◆ Job item: Please type out each of the following rows word for word, keeping every line as it stands.

◆ Information shown:

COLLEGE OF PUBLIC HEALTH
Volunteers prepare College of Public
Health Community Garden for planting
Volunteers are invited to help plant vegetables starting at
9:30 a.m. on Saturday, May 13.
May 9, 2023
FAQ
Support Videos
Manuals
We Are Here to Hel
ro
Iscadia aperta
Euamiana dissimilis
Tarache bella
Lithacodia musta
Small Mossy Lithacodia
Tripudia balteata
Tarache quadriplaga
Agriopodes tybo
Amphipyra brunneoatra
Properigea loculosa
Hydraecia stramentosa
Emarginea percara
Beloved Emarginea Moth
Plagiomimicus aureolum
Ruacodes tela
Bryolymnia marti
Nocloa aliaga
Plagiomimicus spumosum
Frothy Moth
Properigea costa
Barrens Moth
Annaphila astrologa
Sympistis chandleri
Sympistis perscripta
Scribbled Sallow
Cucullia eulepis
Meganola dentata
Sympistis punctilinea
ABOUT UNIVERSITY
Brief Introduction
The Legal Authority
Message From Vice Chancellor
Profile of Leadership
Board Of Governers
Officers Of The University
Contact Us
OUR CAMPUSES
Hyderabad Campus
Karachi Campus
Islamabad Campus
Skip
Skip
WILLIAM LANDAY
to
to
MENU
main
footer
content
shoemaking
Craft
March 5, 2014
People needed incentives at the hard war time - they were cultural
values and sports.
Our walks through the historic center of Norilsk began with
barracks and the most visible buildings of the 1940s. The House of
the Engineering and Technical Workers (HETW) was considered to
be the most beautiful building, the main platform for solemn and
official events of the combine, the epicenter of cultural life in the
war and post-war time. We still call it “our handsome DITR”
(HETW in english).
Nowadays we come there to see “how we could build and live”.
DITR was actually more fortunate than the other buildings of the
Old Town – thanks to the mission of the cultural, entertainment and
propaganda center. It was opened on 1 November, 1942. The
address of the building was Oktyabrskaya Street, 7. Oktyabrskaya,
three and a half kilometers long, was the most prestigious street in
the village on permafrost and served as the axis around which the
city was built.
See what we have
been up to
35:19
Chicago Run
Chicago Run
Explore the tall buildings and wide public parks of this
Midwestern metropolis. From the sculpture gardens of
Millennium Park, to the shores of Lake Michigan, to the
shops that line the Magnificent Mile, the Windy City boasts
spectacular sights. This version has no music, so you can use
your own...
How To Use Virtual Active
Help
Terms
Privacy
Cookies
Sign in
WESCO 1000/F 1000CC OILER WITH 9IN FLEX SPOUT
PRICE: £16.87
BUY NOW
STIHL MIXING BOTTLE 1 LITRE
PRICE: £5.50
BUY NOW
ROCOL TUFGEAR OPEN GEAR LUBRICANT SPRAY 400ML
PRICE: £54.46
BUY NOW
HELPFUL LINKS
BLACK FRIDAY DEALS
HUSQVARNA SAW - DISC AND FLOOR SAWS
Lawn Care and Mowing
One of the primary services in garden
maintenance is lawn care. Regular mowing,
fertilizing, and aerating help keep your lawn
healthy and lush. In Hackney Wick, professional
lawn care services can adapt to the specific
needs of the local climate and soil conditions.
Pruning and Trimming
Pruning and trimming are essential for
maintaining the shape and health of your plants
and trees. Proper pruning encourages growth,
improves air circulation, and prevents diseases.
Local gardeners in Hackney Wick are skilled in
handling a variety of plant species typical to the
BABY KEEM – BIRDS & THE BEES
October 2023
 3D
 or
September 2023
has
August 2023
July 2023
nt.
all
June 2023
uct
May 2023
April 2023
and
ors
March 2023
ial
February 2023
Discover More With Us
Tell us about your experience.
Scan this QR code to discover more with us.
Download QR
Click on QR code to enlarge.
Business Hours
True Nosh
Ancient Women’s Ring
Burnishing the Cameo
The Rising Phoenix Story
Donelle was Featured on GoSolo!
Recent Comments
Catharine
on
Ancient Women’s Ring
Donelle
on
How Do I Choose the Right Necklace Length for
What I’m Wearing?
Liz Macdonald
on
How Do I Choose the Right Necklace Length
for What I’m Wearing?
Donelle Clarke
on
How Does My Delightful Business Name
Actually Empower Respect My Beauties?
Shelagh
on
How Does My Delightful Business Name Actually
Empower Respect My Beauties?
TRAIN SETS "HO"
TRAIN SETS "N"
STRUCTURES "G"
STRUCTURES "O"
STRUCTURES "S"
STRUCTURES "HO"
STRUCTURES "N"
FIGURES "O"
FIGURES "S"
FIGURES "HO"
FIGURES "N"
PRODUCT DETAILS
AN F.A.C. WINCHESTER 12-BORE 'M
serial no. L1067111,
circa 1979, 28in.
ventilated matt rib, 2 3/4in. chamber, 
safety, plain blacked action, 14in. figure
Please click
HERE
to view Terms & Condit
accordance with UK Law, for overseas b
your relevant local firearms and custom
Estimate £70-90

◆ Result:
COLLEGE OF PUBLIC HEALTH
Volunteers prepare College of Public
Health Community Garden for planting
Volunteers are invited to help plant vegetables starting at
9:30 a.m. on Saturday, May 13.
May 9, 2023
FAQ
Support Videos
Manuals
We Are Here to Hel
ro
Iscadia aperta
Euamiana dissimilis
Tarache bella
Lithacodia musta
Small Mossy Lithacodia
Tripudia balteata
Tarache quadriplaga
Agriopodes tybo
Amphipyra brunneoatra
Properigea loculosa
Hydraecia stramentosa
Emarginea percara
Beloved Emarginea Moth
Plagiomimicus aureolum
Ruacodes tela
Bryolymnia marti
Nocloa aliaga
Plagiomimicus spumosum
Frothy Moth
Properigea costa
Barrens Moth
Annaphila astrologa
Sympistis chandleri
Sympistis perscripta
Scribbled Sallow
Cucullia eulepis
Meganola dentata
Sympistis punctilinea
ABOUT UNIVERSITY
Brief Introduction
The Legal Authority
Message From Vice Chancellor
Profile of Leadership
Board Of Governers
Officers Of The University
Contact Us
OUR CAMPUSES
Hyderabad Campus
Karachi Campus
Islamabad Campus
Skip
Skip
WILLIAM LANDAY
to
to
MENU
main
footer
content
shoemaking
Craft
March 5, 2014
People needed incentives at the hard war time - they were cultural
values and sports.
Our walks through the historic center of Norilsk began with
barracks and the most visible buildings of the 1940s. The House of
the Engineering and Technical Workers (HETW) was considered to
be the most beautiful building, the main platform for solemn and
official events of the combine, the epicenter of cultural life in the
war and post-war time. We still call it “our handsome DITR”
(HETW in english).
Nowadays we come there to see “how we could build and live”.
DITR was actually more fortunate than the other buildings of the
Old Town – thanks to the mission of the cultural, entertainment and
propaganda center. It was opened on 1 November, 1942. The
address of the building was Oktyabrskaya Street, 7. Oktyabrskaya,
three and a half kilometers long, was the most prestigious street in
the village on permafrost and served as the axis around which the
city was built.
See what we have
been up to
35:19
Chicago Run
Chicago Run
Explore the tall buildings and wide public parks of this
Midwestern metropolis. From the sculpture gardens of
Millennium Park, to the shores of Lake Michigan, to the
shops that line the Magnificent Mile, the Windy City boasts
spectacular sights. This version has no music, so you can use
your own...
How To Use Virtual Active
Help
Terms
Privacy
Cookies
Sign in
WESCO 1000/F 1000CC OILER WITH 9IN FLEX SPOUT
PRICE: £16.87
BUY NOW
STIHL MIXING BOTTLE 1 LITRE
PRICE: £5.50
BUY NOW
ROCOL TUFGEAR OPEN GEAR LUBRICANT SPRAY 400ML
PRICE: £54.46
BUY NOW
HELPFUL LINKS
BLACK FRIDAY DEALS
HUSQVARNA SAW - DISC AND FLOOR SAWS
Lawn Care and Mowing
One of the primary services in garden
maintenance is lawn care. Regular mowing,
fertilizing, and aerating help keep your lawn
healthy and lush. In Hackney Wick, professional
lawn care services can adapt to the specific
needs of the local climate and soil conditions.
Pruning and Trimming
Pruning and trimming are essential for
maintaining the shape and health of your plants
and trees. Proper pruning encourages growth,
improves air circulation, and prevents diseases.
Local gardeners in Hackney Wick are skilled in
handling a variety of plant species typical to the
BABY KEEM – BIRDS & THE BEES
October 2023
 3D
 or
September 2023
has
August 2023
July 2023
nt.
all
June 2023
uct
May 2023
April 2023
and
ors
March 2023
ial
February 2023
Discover More With Us
Tell us about your experience.
Scan this QR code to discover more with us.
Download QR
Click on QR code to enlarge.
Business Hours
True Nosh
Ancient Women’s Ring
Burnishing the Cameo
The Rising Phoenix Story
Donelle was Featured on GoSolo!
Recent Comments
Catharine
on
Ancient Women’s Ring
Donelle
on
How Do I Choose the Right Necklace Length for
What I’m Wearing?
Liz Macdonald
on
How Do I Choose the Right Necklace Length
for What I’m Wearing?
Donelle Clarke
on
How Does My Delightful Business Name
Actually Empower Respect My Beauties?
Shelagh
on
How Does My Delightful Business Name Actually
Empower Respect My Beauties?
TRAIN SETS "HO"
TRAIN SETS "N"
STRUCTURES "G"
STRUCTURES "O"
STRUCTURES "S"
STRUCTURES "HO"
STRUCTURES "N"
FIGURES "O"
FIGURES "S"
FIGURES "HO"
FIGURES "N"
PRODUCT DETAILS
AN F.A.C. WINCHESTER 12-BORE 'M
serial no. L1067111,
circa 1979, 28in.
ventilated matt rib, 2 3/4in. chamber, 
safety, plain blacked action, 14in. figure
Please click
HERE
to view Terms & Condit
accordance with UK Law, for overseas b
your relevant local firearms and custom
Estimate £70-90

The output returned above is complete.